* [REQUIRED ACTION]:
Search term "text": work out how many lines of the data below contain it, and answer with that number alone.

* [PROVIDED RECORDS]:

- - -

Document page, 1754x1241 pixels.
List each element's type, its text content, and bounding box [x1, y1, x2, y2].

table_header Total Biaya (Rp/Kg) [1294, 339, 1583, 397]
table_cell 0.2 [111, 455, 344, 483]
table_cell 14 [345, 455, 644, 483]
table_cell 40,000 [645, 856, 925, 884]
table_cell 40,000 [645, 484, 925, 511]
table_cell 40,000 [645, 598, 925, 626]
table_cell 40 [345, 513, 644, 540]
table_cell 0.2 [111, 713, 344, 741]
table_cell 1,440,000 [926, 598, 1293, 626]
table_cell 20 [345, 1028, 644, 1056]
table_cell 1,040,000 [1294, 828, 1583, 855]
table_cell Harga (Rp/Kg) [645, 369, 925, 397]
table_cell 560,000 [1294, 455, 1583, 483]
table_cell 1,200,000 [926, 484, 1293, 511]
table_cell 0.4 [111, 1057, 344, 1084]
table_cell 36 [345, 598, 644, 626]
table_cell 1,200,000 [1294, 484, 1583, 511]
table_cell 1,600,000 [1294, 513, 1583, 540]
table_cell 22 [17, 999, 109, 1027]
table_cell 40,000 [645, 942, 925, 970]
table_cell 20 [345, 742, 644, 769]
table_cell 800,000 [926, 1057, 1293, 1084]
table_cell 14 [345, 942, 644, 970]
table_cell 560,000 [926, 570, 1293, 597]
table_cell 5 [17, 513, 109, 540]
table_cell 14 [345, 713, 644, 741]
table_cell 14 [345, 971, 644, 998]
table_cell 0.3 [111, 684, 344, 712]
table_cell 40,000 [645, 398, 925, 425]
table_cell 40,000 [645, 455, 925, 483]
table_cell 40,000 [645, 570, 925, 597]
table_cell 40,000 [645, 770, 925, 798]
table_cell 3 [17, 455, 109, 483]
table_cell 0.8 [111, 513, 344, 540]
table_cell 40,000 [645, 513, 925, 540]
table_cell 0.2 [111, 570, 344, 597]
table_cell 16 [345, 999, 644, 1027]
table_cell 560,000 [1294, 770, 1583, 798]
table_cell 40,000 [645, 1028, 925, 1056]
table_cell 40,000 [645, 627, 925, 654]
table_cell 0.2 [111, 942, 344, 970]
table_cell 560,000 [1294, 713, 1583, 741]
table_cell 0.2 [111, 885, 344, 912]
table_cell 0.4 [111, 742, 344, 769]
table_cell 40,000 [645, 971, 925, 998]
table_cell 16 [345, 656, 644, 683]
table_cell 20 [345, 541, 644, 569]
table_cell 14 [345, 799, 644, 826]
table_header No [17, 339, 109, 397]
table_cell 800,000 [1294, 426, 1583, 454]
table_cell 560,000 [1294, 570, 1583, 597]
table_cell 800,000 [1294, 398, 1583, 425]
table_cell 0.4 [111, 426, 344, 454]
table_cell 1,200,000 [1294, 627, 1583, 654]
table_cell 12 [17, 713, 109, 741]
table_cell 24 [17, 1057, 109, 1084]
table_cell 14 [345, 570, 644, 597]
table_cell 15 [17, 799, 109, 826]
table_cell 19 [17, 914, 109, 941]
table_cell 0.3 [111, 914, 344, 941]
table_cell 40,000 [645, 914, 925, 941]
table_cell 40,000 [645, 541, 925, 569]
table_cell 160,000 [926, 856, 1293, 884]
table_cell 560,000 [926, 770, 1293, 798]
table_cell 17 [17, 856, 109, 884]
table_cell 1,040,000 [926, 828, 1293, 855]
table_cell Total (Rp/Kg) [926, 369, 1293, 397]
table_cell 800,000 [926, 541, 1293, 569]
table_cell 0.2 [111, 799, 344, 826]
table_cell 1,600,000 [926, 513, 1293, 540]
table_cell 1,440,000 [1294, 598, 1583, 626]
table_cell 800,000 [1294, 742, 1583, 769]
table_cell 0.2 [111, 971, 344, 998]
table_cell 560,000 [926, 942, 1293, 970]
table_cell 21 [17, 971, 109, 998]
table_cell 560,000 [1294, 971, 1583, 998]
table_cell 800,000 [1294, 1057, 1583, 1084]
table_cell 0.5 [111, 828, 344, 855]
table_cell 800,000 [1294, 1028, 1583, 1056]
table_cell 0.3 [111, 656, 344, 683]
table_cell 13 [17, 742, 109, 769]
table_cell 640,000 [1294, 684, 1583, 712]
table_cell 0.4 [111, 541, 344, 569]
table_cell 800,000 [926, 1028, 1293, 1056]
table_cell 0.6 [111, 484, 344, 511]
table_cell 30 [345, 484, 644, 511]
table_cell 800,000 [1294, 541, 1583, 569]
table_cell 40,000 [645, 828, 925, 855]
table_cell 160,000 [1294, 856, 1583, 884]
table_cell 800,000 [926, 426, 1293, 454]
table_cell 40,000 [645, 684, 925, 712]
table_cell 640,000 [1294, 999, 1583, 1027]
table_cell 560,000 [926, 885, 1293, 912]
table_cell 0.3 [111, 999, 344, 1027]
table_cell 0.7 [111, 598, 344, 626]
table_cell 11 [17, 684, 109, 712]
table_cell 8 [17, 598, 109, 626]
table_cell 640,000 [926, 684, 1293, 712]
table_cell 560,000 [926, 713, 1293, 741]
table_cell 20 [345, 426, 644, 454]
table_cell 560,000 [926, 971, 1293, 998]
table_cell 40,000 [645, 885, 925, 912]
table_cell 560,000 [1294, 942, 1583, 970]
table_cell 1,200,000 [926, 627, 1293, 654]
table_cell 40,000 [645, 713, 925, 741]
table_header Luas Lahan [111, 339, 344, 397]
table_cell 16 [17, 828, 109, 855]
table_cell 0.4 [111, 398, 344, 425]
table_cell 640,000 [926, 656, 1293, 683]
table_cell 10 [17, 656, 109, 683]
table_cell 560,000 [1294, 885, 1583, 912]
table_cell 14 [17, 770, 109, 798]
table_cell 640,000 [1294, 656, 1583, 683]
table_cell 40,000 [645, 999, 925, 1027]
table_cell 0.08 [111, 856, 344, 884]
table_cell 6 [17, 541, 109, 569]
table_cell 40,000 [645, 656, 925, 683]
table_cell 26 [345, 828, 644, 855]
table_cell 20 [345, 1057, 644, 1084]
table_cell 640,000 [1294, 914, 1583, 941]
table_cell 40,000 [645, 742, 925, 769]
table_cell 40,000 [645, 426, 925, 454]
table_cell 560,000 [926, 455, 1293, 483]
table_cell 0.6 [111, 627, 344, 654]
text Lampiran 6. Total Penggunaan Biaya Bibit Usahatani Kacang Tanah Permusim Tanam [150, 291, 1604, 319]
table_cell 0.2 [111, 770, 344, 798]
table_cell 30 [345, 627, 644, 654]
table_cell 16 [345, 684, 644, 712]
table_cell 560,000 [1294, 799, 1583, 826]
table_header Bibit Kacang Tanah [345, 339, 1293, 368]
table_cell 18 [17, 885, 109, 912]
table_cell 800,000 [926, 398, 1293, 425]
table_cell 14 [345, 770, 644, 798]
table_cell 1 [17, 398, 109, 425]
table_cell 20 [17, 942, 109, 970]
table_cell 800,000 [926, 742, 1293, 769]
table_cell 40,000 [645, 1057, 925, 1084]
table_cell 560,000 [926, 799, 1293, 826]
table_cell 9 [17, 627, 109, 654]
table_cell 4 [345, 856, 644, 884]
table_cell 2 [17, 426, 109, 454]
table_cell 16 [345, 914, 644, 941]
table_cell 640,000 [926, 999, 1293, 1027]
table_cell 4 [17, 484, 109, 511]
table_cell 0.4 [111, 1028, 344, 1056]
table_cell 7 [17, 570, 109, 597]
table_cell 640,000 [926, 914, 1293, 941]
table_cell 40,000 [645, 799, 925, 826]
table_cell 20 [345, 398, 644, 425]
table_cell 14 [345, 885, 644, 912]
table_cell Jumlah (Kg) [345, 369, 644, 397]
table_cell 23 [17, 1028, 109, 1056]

- - -

* [ANSWER]:
2